*Dataset entries*.
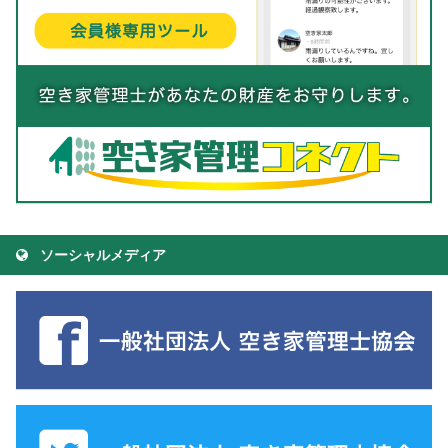
ソーシャルメディア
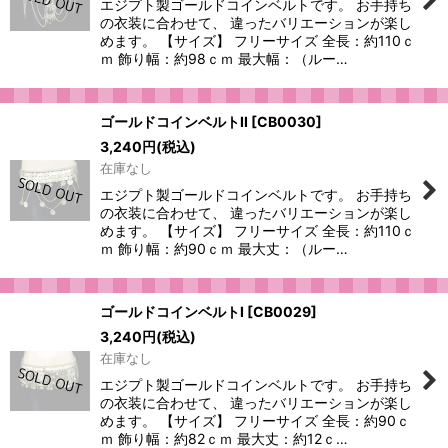
エジプト製ゴールドコインベルトです。 お手持ち
絞り込む
の衣装に合わせて、 違ったバリエーションが楽し
めます。 【サイズ】 フリーサイズ 全長：約110ｃ
ｍ 飾り幅：約98ｃｍ 最大幅：（ルー…
ゴールドコインベルトII
[
CB0030
]
3,240
円
(税込)
在庫なし
エジプト製ゴールドコインベルトです。 お手持ち
の衣装に合わせて、 違ったバリエーションが楽し
めます。 【サイズ】 フリーサイズ 全長：約110ｃ
ｍ 飾り幅：約90ｃｍ 最大丈：（ルー…
ゴールドコインベルトI
[
CB0029
]
3,240
円
(税込)
在庫なし
エジプト製ゴールドコインベルトです。 お手持ち
の衣装に合わせて、 違ったバリエーションが楽し
めます。 【サイズ】 フリーサイズ 全長：約90ｃ
ｍ 飾り幅：約82ｃｍ 最大丈：約12ｃ…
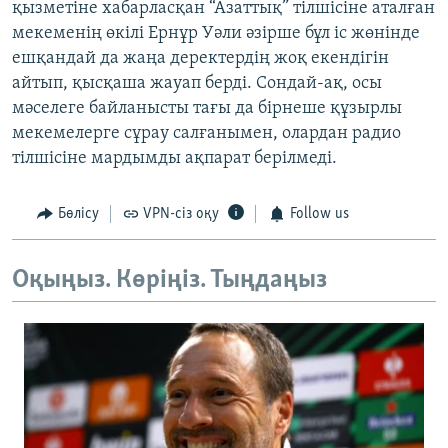
қызметіне хабарласқан “Азаттық” тілшісіне аталған
мекеменің өкілі Ернұр Уәли әзірше бұл іс жөнінде
ешқандай да жаңа деректердің жоқ екендігін
айтып, қысқаша жауап берді. Сондай-ақ, осы
мәселеге байланысты тағы да бірнеше құзырлы
мекемелерге сұрау салғанымен, олардан радио
тілшісіне мардымды ақпарат берілмеді.
Бөлісу
VPN-сіз оқу
Follow us
Оқыңыз. Көріңіз. Тыңдаңыз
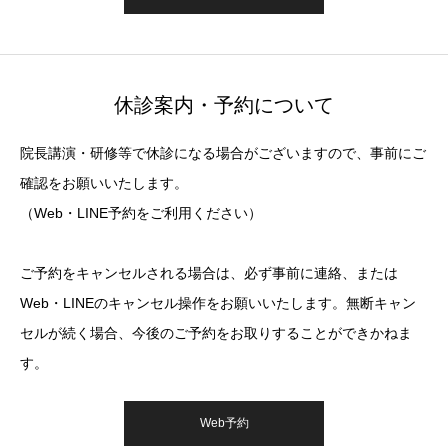
休診案内・予約について
院長講演・研修等で休診になる場合がございますので、事前にご
確認をお願いいたします。
（Web・LINE予約をご利用ください）
ご予約をキャンセルされる場合は、必ず事前に連絡、または
Web・LINEのキャンセル操作をお願いいたします。無断キャン
セルが続く場合、今後のご予約をお取りすることができかねま
す。
Web予約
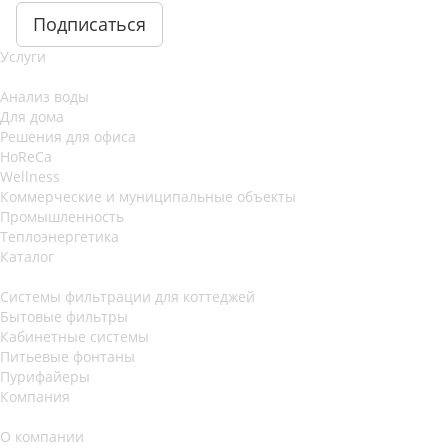
Подписаться
Услуги
Анализ воды
Для дома
Решения для офиса
HoReCa
Wellness
Коммерческие и муниципальные объекты
Промышленность
Теплоэнергетика
Каталог
Системы фильтрации для коттеджей
Бытовые фильтры
Кабинетные системы
Питьевые фонтаны
Пурифайеры
Компания
О компании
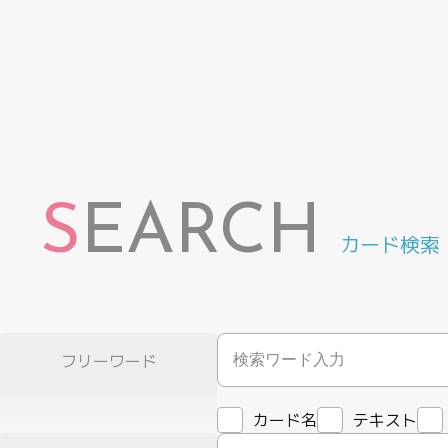
S
EARCH
カード検索
フリーワード
カード名
テキスト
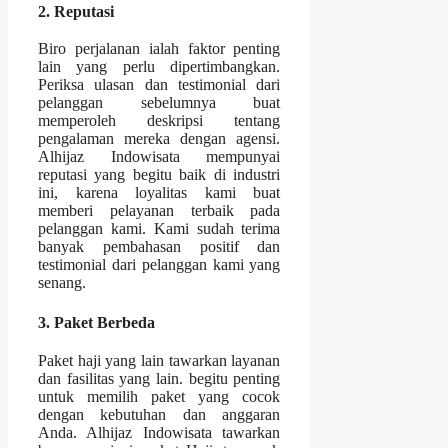
2. Reputasi
Biro perjalanan ialah faktor penting
lain yang perlu dipertimbangkan.
Periksa ulasan dan testimonial dari
pelanggan sebelumnya buat
memperoleh deskripsi tentang
pengalaman mereka dengan agensi.
Alhijaz Indowisata mempunyai
reputasi yang begitu baik di industri
ini, karena loyalitas kami buat
memberi pelayanan terbaik pada
pelanggan kami. Kami sudah terima
banyak pembahasan positif dan
testimonial dari pelanggan kami yang
senang.
3. Paket Berbeda
Paket haji yang lain tawarkan layanan
dan fasilitas yang lain. begitu penting
untuk memilih paket yang cocok
dengan kebutuhan dan anggaran
Anda. Alhijaz Indowisata tawarkan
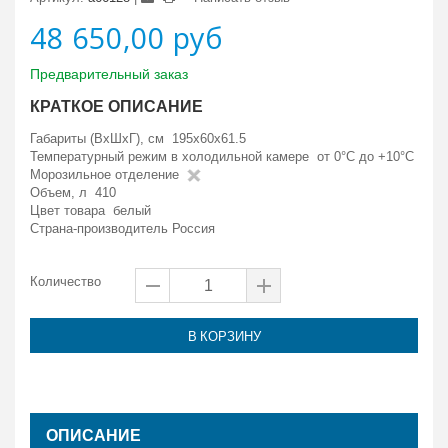
48 650,00 руб
Предварительный заказ
КРАТКОЕ ОПИСАНИЕ
Габариты (ВxШxГ), см 195x60x61.5
Температурный режим в холодильной камере от 0°C до +10°C
Морозильное отделение
Объем, л 410
Цвет товара белый
Страна-производитель Россия
Количество
В КОРЗИНУ
ОПИСАНИЕ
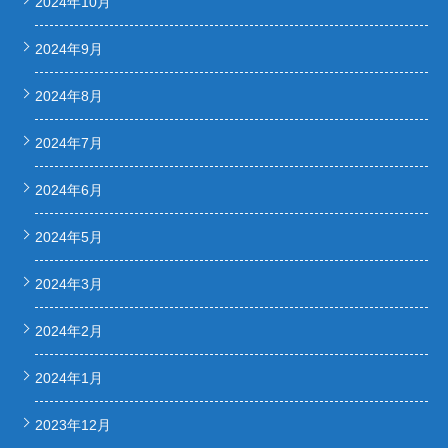
2024年10月
2024年9月
2024年8月
2024年7月
2024年6月
2024年5月
2024年3月
2024年2月
2024年1月
2023年12月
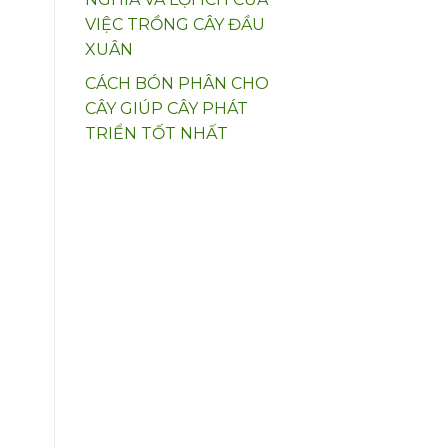
VIỆC TRỒNG CÂY ĐẦU
XUÂN
CÁCH BÓN PHÂN CHO
CÂY GIÚP CÂY PHÁT
TRIỂN TỐT NHẤT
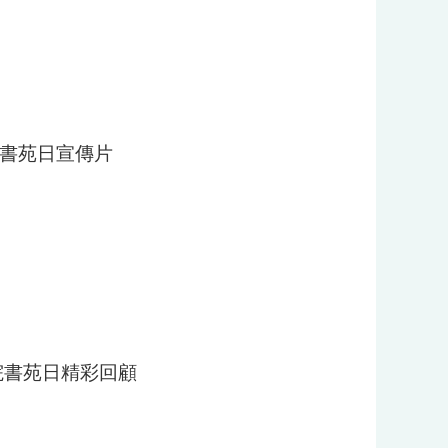
院書苑日宣傳片
書院書苑日精彩回顧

*Directions*. Rewrite the text of all the entries above, changing every "在庫なし" to "売り切れ" and keeping everything else the same. Leave out the pictures.

*Solution for this task*.
ソーシャルメディア
エジプト製ゴールドコインベルトです。 お手持ち
絞り込む
の衣装に合わせて、 違ったバリエーションが楽し
めます。 【サイズ】 フリーサイズ 全長：約110ｃ
ｍ 飾り幅：約98ｃｍ 最大幅：（ルー…
ゴールドコインベルトII
[
CB0030
]
3,240
円
(税込)
売り切れ
エジプト製ゴールドコインベルトです。 お手持ち
の衣装に合わせて、 違ったバリエーションが楽し
めます。 【サイズ】 フリーサイズ 全長：約110ｃ
ｍ 飾り幅：約90ｃｍ 最大丈：（ルー…
ゴールドコインベルトI
[
CB0029
]
3,240
円
(税込)
売り切れ
エジプト製ゴールドコインベルトです。 お手持ち
の衣装に合わせて、 違ったバリエーションが楽し
めます。 【サイズ】 フリーサイズ 全長：約90ｃ
ｍ 飾り幅：約82ｃｍ 最大丈：約12ｃ…
қызметіне хабарласқан “Азаттық” тілшісіне аталған
мекеменің өкілі Ернұр Уәли әзірше бұл іс жөнінде
ешқандай да жаңа деректердің жоқ екендігін
айтып, қысқаша жауап берді. Сондай-ақ, осы
мәселеге байланысты тағы да бірнеше құзырлы
мекемелерге сұрау салғанымен, олардан радио
тілшісіне мардымды ақпарат берілмеді.
Бөлісу
VPN-сіз оқу
Follow us
Оқыңыз. Көріңіз. Тыңдаңыз
休診案内・予約について
院長講演・研修等で休診になる場合がございますので、事前にご
確認をお願いいたします。
（Web・LINE予約をご利用ください）
ご予約をキャンセルされる場合は、必ず事前に連絡、または
Web・LINEのキャンセル操作をお願いいたします。無断キャン
セルが続く場合、今後のご予約をお取りすることができかねま
す。
Web予約
Подписаться
Услуги
Анализ воды
Для дома
Решения для офиса
HoReCa
Wellness
Коммерческие и муниципальные объекты
Промышленность
Теплоэнергетика
Каталог
Системы фильтрации для коттеджей
Бытовые фильтры
Кабинетные системы
Питьевые фонтаны
Пурифайеры
Компания
О компании
S
EARCH
カード検索
フリーワード
カード名
テキスト
2. Reputasi
Biro perjalanan ialah faktor penting
lain yang perlu dipertimbangkan.
Periksa ulasan dan testimonial dari
pelanggan sebelumnya buat
memperoleh deskripsi tentang
pengalaman mereka dengan agensi.
Alhijaz Indowisata mempunyai
reputasi yang begitu baik di industri
ini, karena loyalitas kami buat
memberi pelayanan terbaik pada
pelanggan kami. Kami sudah terima
banyak pembahasan positif dan
testimonial dari pelanggan kami yang
senang.
3. Paket Berbeda
Paket haji yang lain tawarkan layanan
dan fasilitas yang lain. begitu penting
untuk memilih paket yang cocok
dengan kebutuhan dan anggaran
Anda. Alhijaz Indowisata tawarkan
48 650,00 руб
Предварительный заказ
КРАТКОЕ ОПИСАНИЕ
Габариты (ВxШxГ), см 195x60x61.5
Температурный режим в холодильной камере от 0°C до +10°C
Морозильное отделение
Объем, л 410
Цвет товара белый
Страна-производитель Россия
Количество
В КОРЗИНУ
ОПИСАНИЕ
2024年10月
2024年9月
2024年8月
2024年7月
2024年6月
2024年5月
2024年3月
2024年2月
2024年1月
2023年12月
VIỆC TRỒNG CÂY ĐẦU
XUÂN
CÁCH BÓN PHÂN CHO
CÂY GIÚP CÂY PHÁT
TRIỂN TỐT NHẤT
院書苑日宣傳片
書院書苑日精彩回顧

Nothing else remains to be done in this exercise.